Planning meals and eating healthy when you have diabetes can be a struggle, especially if you are on a budget. But it is one of the most important factors in good diabetes control and management.

But it is hard to cut out favorite sweet or salty treats. And it takes a long time to train your body to crave healthy foods more than those delicious mouth-watering desserts or satisfyingly salty snack.

So most people don't — and they lie about it.

When the doctor asks how your diet has been going it is easy to just say "pretty good" without further explanation. That's a problem for you and your healthcare team and a problem for researchers studying the eating habits of people in general.

Kusum Ailawadi, a professor of marketing, has recently been successful in finding a way around all the lies about food. Ailawadi and her team conducted a study examining household food purchases over several years. The numbers don’t lie.

Some of the research was general and expected. For example, the study revealed that families that were more educated about nutrition made healthier food purchases on average.

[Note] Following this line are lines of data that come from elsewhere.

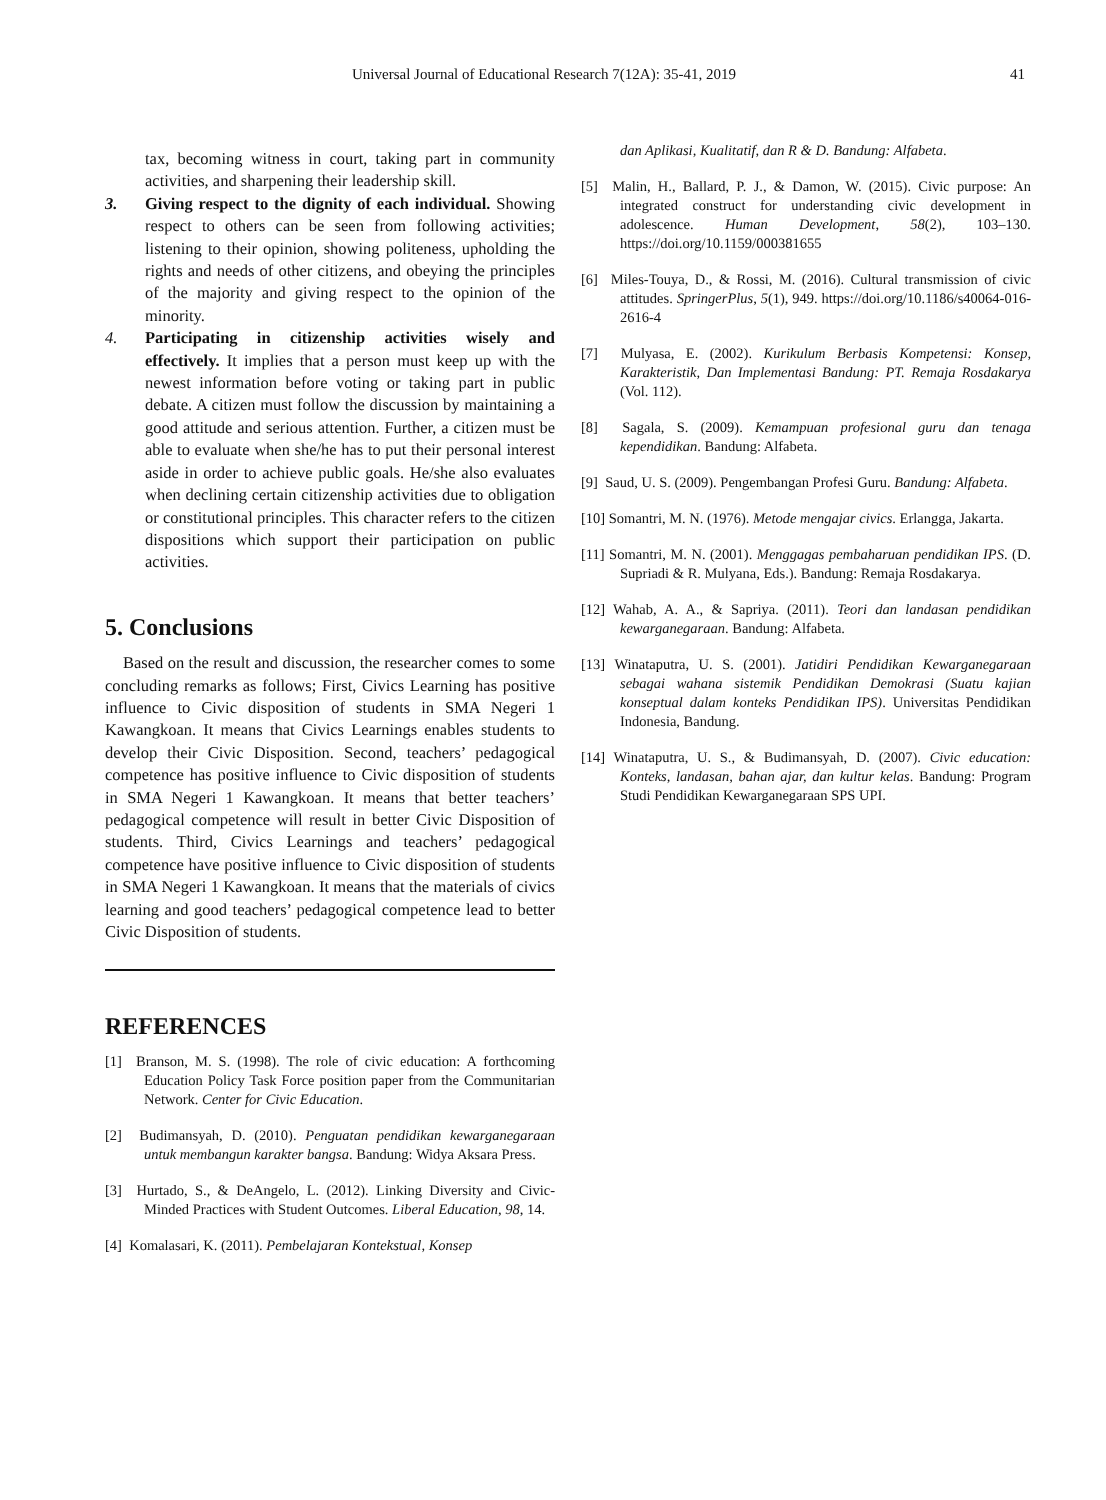Universal Journal of Educational Research 7(12A): 35-41, 2019 41
tax, becoming witness in court, taking part in community activities, and sharpening their leadership skill.
3. Giving respect to the dignity of each individual. Showing respect to others can be seen from following activities; listening to their opinion, showing politeness, upholding the rights and needs of other citizens, and obeying the principles of the majority and giving respect to the opinion of the minority.
4. Participating in citizenship activities wisely and effectively. It implies that a person must keep up with the newest information before voting or taking part in public debate. A citizen must follow the discussion by maintaining a good attitude and serious attention. Further, a citizen must be able to evaluate when she/he has to put their personal interest aside in order to achieve public goals. He/she also evaluates when declining certain citizenship activities due to obligation or constitutional principles. This character refers to the citizen dispositions which support their participation on public activities.
5. Conclusions
Based on the result and discussion, the researcher comes to some concluding remarks as follows; First, Civics Learning has positive influence to Civic disposition of students in SMA Negeri 1 Kawangkoan. It means that Civics Learnings enables students to develop their Civic Disposition. Second, teachers’ pedagogical competence has positive influence to Civic disposition of students in SMA Negeri 1 Kawangkoan. It means that better teachers’ pedagogical competence will result in better Civic Disposition of students. Third, Civics Learnings and teachers’ pedagogical competence have positive influence to Civic disposition of students in SMA Negeri 1 Kawangkoan. It means that the materials of civics learning and good teachers’ pedagogical competence lead to better Civic Disposition of students.
REFERENCES
[1] Branson, M. S. (1998). The role of civic education: A forthcoming Education Policy Task Force position paper from the Communitarian Network. Center for Civic Education.
[2] Budimansyah, D. (2010). Penguatan pendidikan kewarganegaraan untuk membangun karakter bangsa. Bandung: Widya Aksara Press.
[3] Hurtado, S., & DeAngelo, L. (2012). Linking Diversity and Civic-Minded Practices with Student Outcomes. Liberal Education, 98, 14.
[4] Komalasari, K. (2011). Pembelajaran Kontekstual, Konsep
dan Aplikasi, Kualitatif, dan R & D. Bandung: Alfabeta.
[5] Malin, H., Ballard, P. J., & Damon, W. (2015). Civic purpose: An integrated construct for understanding civic development in adolescence. Human Development, 58(2), 103–130. https://doi.org/10.1159/000381655
[6] Miles-Touya, D., & Rossi, M. (2016). Cultural transmission of civic attitudes. SpringerPlus, 5(1), 949. https://doi.org/10.1186/s40064-016-2616-4
[7] Mulyasa, E. (2002). Kurikulum Berbasis Kompetensi: Konsep, Karakteristik, Dan Implementasi Bandung: PT. Remaja Rosdakarya (Vol. 112).
[8] Sagala, S. (2009). Kemampuan profesional guru dan tenaga kependidikan. Bandung: Alfabeta.
[9] Saud, U. S. (2009). Pengembangan Profesi Guru. Bandung: Alfabeta.
[10] Somantri, M. N. (1976). Metode mengajar civics. Erlangga, Jakarta.
[11] Somantri, M. N. (2001). Menggagas pembaharuan pendidikan IPS. (D. Supriadi & R. Mulyana, Eds.). Bandung: Remaja Rosdakarya.
[12] Wahab, A. A., & Sapriya. (2011). Teori dan landasan pendidikan kewarganegaraan. Bandung: Alfabeta.
[13] Winataputra, U. S. (2001). Jatidiri Pendidikan Kewarganegaraan sebagai wahana sistemik Pendidikan Demokrasi (Suatu kajian konseptual dalam konteks Pendidikan IPS). Universitas Pendidikan Indonesia, Bandung.
[14] Winataputra, U. S., & Budimansyah, D. (2007). Civic education: Konteks, landasan, bahan ajar, dan kultur kelas. Bandung: Program Studi Pendidikan Kewarganegaraan SPS UPI.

But the researchers also looked at how food-buying patterns changed in a household after one person was diagnosed with Type 2 diabetes. The results: Total purchases of sugary foods declined. But consumption of fatty foods actually increased following a Type 2 diagnosis. And most of the sugar decline was due to swapping high-sugar colas and juices for low-sugar alternatives — not a decline in consuming treats like cookies or ice cream.

One factor that did influence food choices positively was higher income. With the fortune we already spend on treatment and care, it's a shame that the market is set up to force lower-income families to food that are worse for them.

While you may not be able to change your income, according to the results of this study, the best thing we can do for our families is to go out and get educated on nutrition so that we can make healthier food choices and to work on being honest with ourselves about our food choices.